- EXERCISE INSTRUCTIONS
Reproduce the data exactly, starting with the line that contains "Spec: line order" and continuing through the line that contains "0.005547, 0.568600, 0.635840]]". Leave the pictures out of your answer.

- SUPPLIED MATERIAL
%%

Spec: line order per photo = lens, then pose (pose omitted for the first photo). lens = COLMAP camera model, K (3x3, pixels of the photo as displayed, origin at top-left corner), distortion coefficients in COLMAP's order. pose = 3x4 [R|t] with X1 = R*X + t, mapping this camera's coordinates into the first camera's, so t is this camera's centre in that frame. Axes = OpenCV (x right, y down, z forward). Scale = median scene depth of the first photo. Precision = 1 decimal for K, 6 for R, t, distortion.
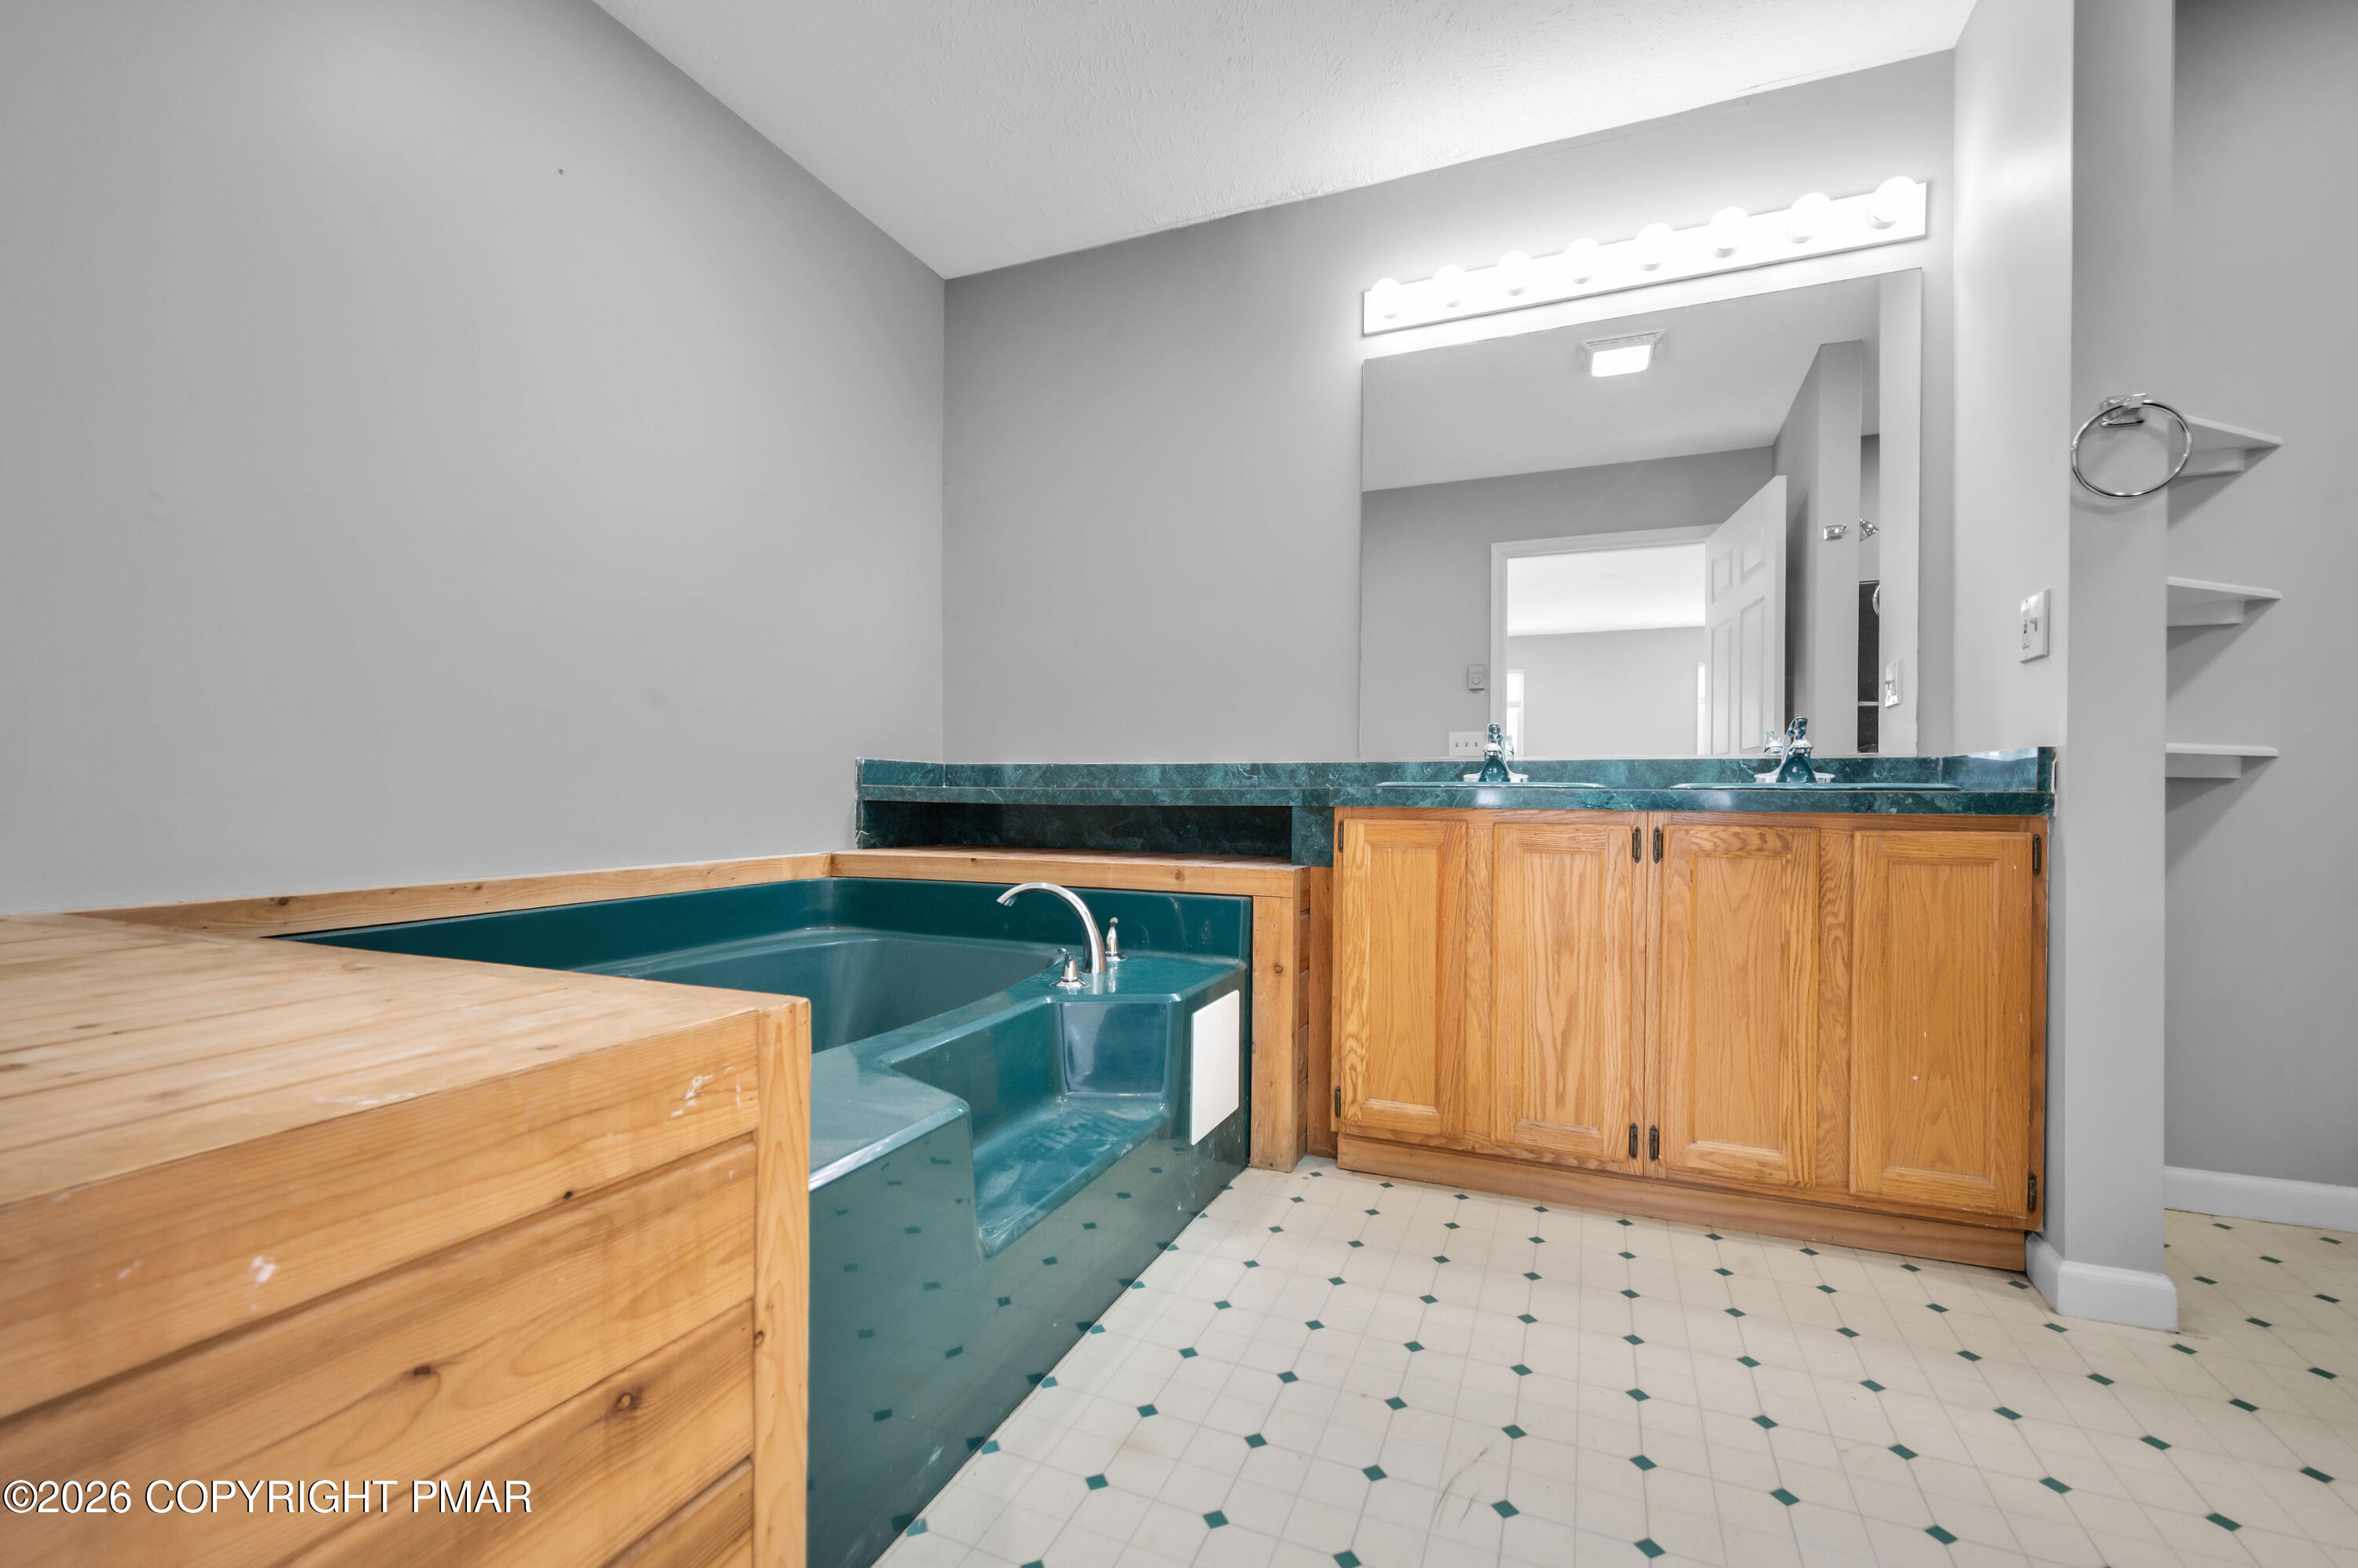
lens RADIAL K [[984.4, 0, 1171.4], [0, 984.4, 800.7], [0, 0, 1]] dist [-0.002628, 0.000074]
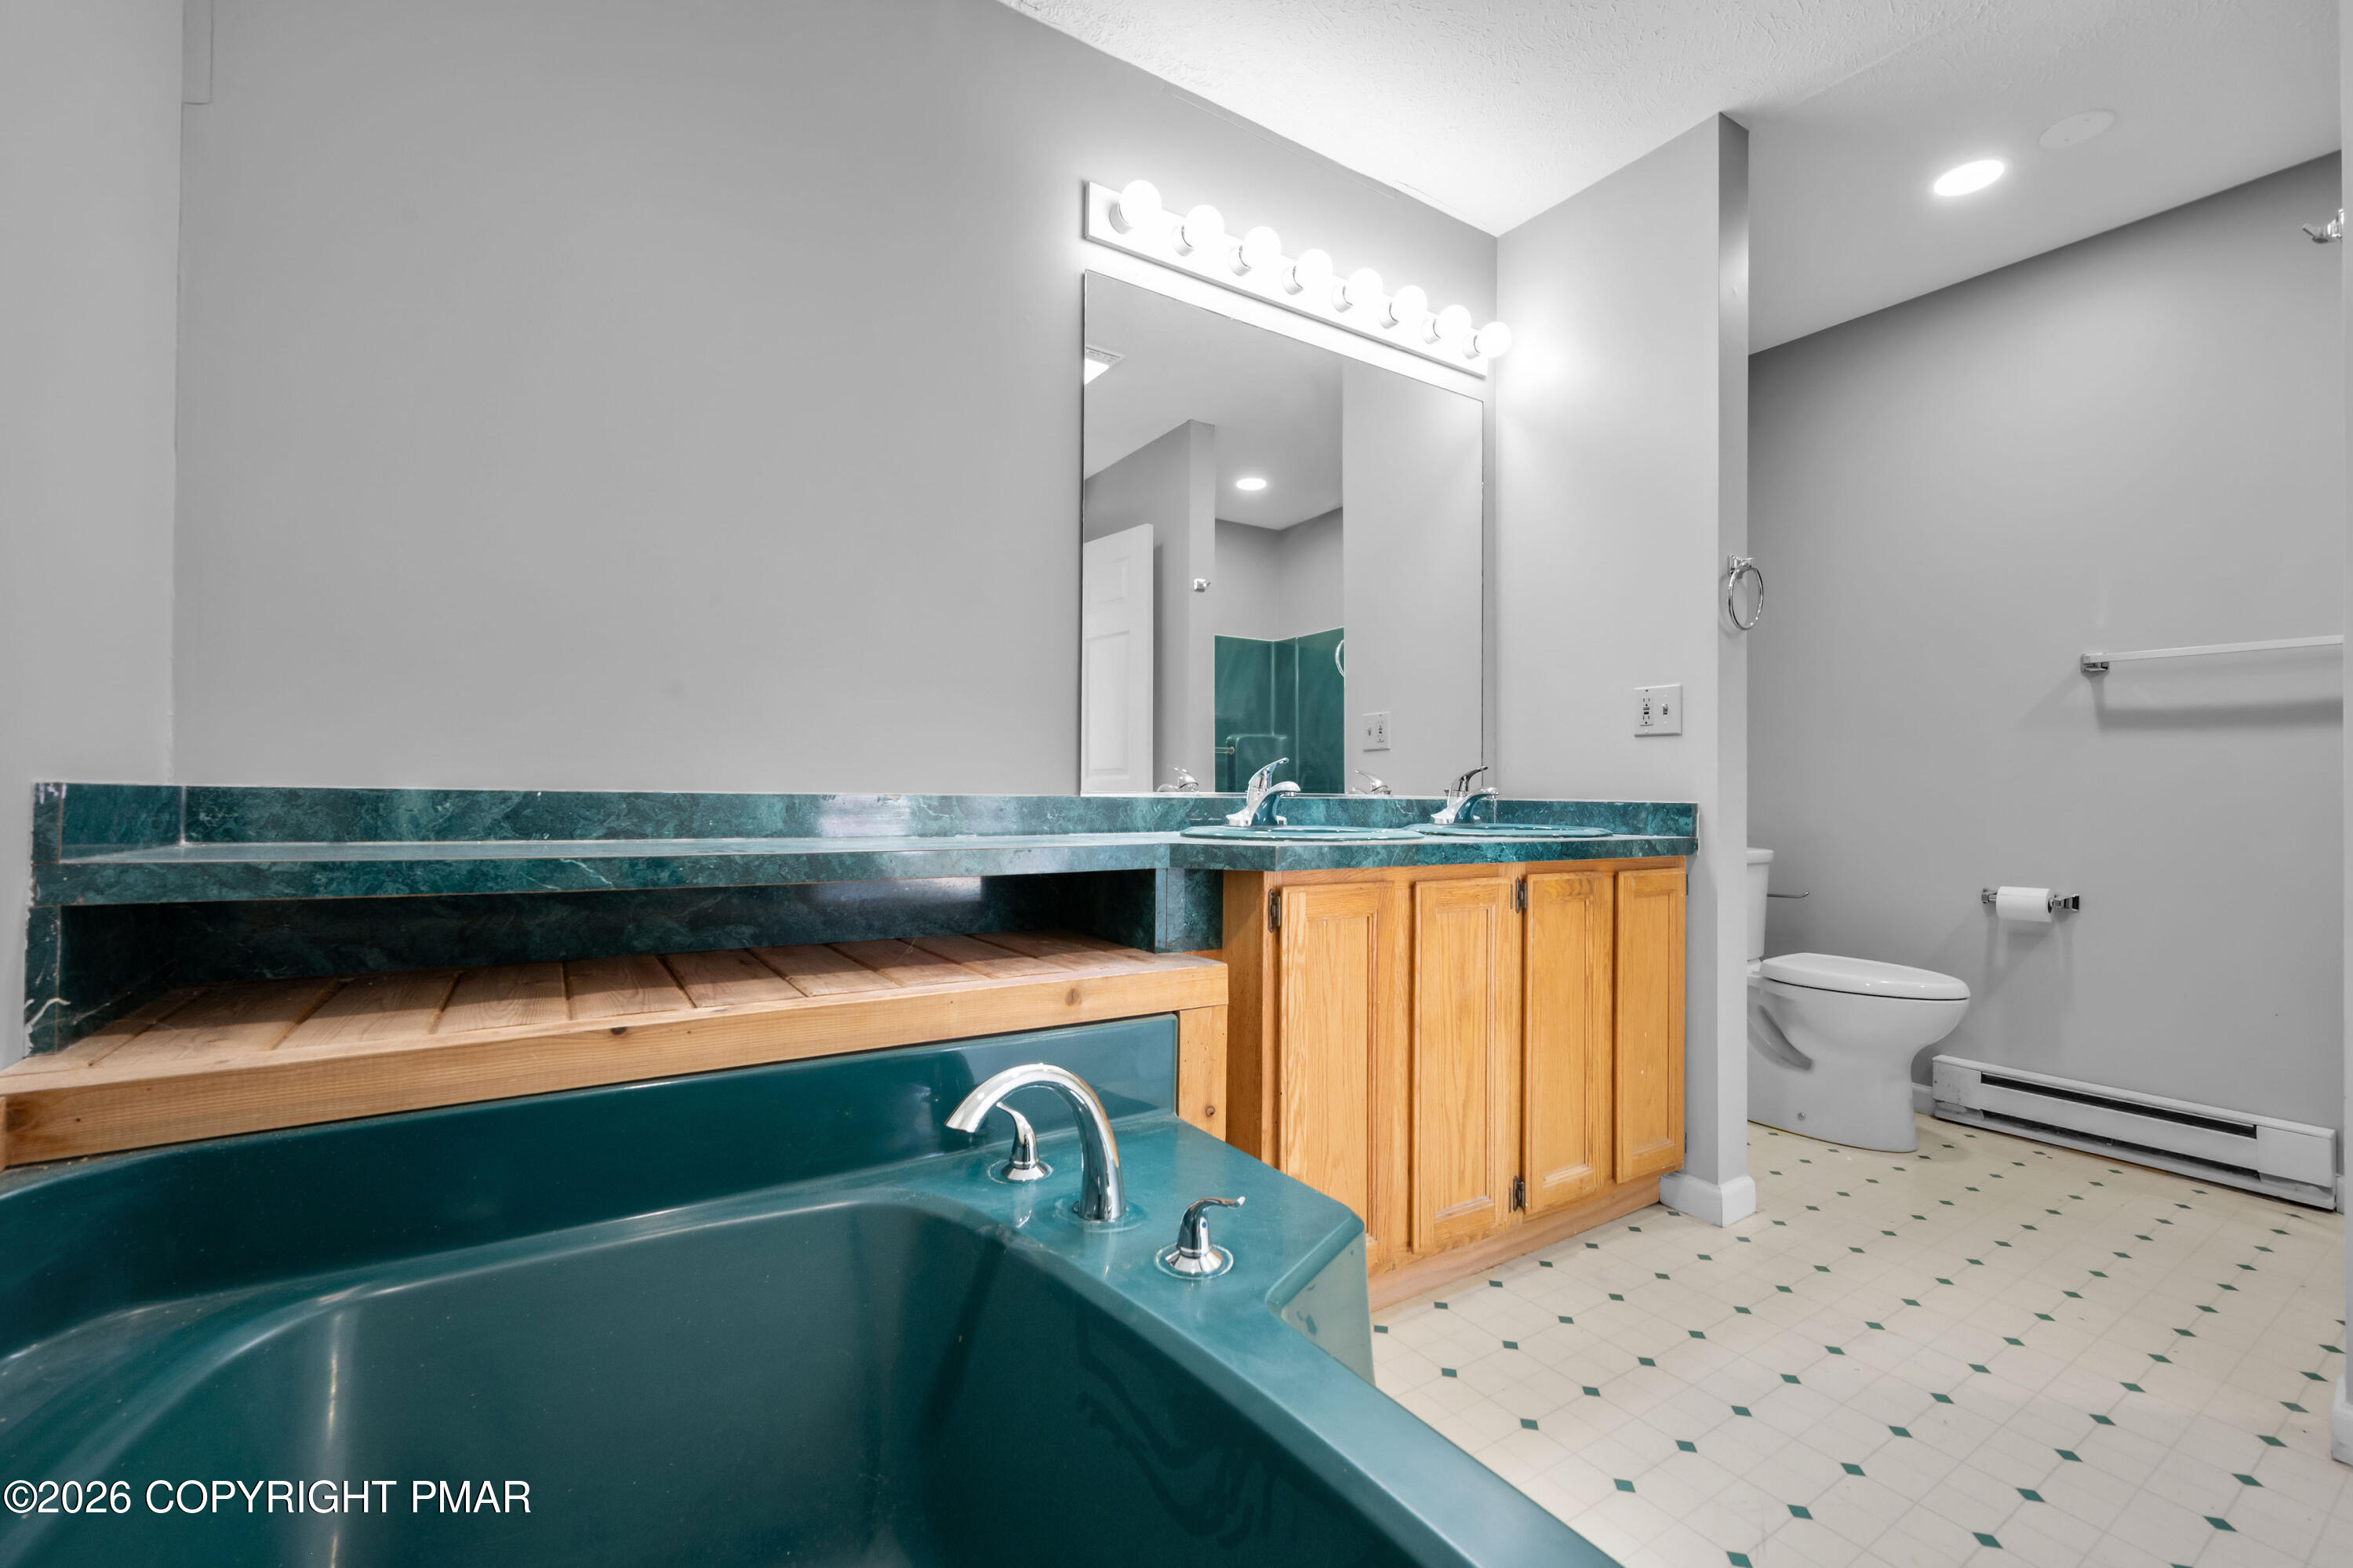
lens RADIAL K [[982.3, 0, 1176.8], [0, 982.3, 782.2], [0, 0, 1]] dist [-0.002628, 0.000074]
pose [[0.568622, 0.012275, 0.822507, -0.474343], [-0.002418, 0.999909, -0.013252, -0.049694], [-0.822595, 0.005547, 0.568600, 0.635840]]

%%
%%

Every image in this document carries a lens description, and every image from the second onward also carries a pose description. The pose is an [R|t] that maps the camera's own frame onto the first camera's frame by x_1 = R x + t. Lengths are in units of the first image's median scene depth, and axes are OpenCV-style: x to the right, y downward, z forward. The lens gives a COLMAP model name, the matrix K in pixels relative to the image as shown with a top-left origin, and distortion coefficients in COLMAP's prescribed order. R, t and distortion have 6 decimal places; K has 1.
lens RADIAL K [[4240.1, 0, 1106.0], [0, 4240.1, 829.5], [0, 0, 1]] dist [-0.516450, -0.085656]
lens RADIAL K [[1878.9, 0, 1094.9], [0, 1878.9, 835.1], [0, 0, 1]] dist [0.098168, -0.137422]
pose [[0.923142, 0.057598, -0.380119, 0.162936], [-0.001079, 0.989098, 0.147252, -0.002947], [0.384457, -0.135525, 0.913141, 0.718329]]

%%

- FINAL ANSWER
Spec: line order per photo = lens, then pose (pose omitted for the first photo). lens = COLMAP camera model, K (3x3, pixels of the photo as displayed, origin at top-left corner), distortion coefficients in COLMAP's order. pose = 3x4 [R|t] with X1 = R*X + t, mapping this camera's coordinates into the first camera's, so t is this camera's centre in that frame. Axes = OpenCV (x right, y down, z forward). Scale = median scene depth of the first photo. Precision = 1 decimal for K, 6 for R, t, distortion.
lens RADIAL K [[984.4, 0, 1171.4], [0, 984.4, 800.7], [0, 0, 1]] dist [-0.002628, 0.000074]
lens RADIAL K [[982.3, 0, 1176.8], [0, 982.3, 782.2], [0, 0, 1]] dist [-0.002628, 0.000074]
pose [[0.568622, 0.012275, 0.822507, -0.474343], [-0.002418, 0.999909, -0.013252, -0.049694], [-0.822595, 0.005547, 0.568600, 0.635840]]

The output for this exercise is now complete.